--- Data provided Enclosed Below ---

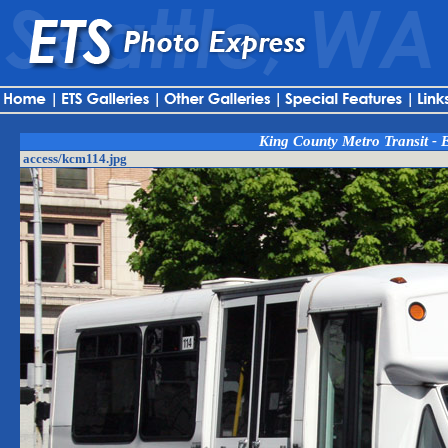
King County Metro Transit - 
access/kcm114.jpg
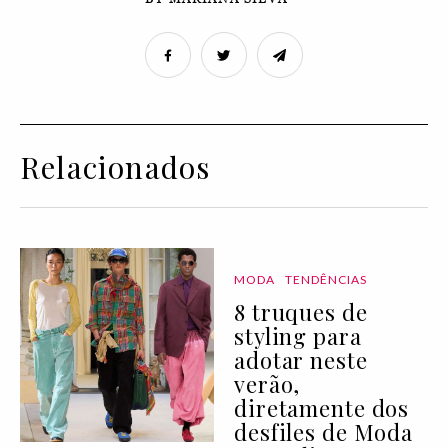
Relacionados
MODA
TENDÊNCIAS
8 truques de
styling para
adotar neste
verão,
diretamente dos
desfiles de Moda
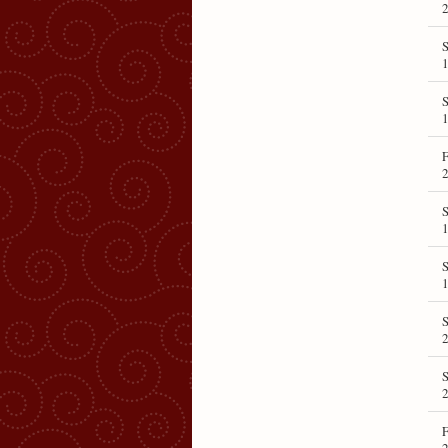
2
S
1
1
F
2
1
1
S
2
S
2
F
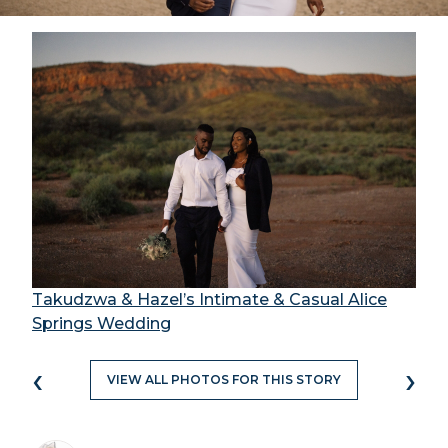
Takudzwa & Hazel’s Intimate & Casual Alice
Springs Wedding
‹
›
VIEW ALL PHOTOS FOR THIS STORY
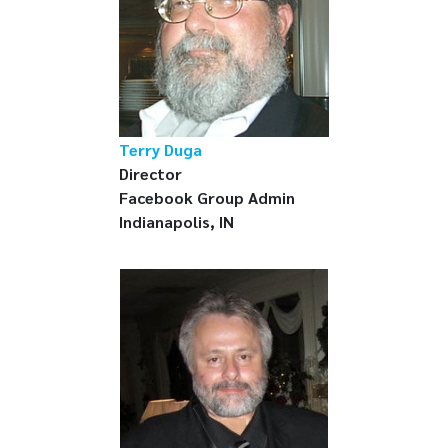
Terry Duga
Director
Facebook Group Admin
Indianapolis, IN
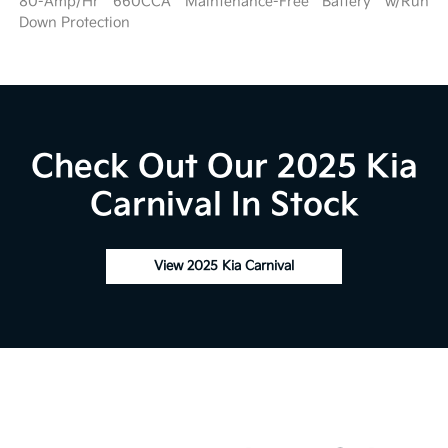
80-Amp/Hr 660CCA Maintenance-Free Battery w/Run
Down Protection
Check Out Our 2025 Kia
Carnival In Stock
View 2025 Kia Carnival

--- End of Enclosed Data provided ---
--- Data provided Enclosed Below ---

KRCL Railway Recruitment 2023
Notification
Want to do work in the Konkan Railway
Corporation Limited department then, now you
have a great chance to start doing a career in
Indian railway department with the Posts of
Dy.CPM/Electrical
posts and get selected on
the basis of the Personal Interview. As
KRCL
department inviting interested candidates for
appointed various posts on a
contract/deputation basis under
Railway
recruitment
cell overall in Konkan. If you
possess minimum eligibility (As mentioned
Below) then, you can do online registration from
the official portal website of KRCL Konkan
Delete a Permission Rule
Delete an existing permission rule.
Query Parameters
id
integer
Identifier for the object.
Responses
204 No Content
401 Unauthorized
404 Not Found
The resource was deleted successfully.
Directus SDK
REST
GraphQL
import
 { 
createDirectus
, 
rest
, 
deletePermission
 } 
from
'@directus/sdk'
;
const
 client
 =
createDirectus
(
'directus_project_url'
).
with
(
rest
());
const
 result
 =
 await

--- End of Enclosed Data provided ---
--- Data provided Enclosed Below ---

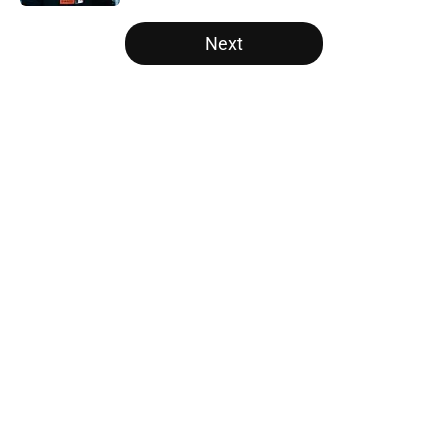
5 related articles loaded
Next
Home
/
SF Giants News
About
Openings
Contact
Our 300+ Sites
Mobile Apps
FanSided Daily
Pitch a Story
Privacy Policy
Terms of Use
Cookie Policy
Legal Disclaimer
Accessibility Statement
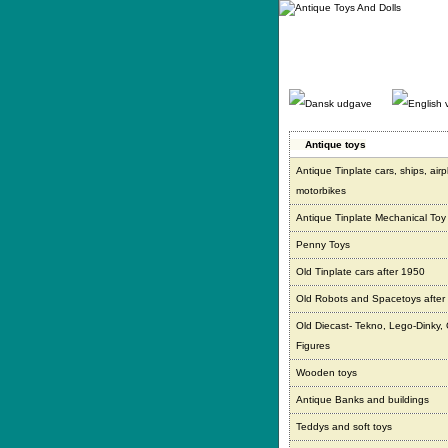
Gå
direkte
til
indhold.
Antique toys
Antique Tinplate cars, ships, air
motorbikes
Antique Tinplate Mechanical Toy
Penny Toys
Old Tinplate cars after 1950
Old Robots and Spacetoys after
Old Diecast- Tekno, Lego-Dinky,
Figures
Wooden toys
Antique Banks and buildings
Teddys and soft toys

--- End of Enclosed Data provided ---

> Exercise goal
Copy out the lines above word for word, starting at the line that contains "80-Amp/Hr 660CCA Maintenance-Free" and ending at the line that contains "View 2025 Kia Carnival".

> Your response
80-Amp/Hr 660CCA Maintenance-Free Battery w/Run
Down Protection
Check Out Our 2025 Kia
Carnival In Stock
View 2025 Kia Carnival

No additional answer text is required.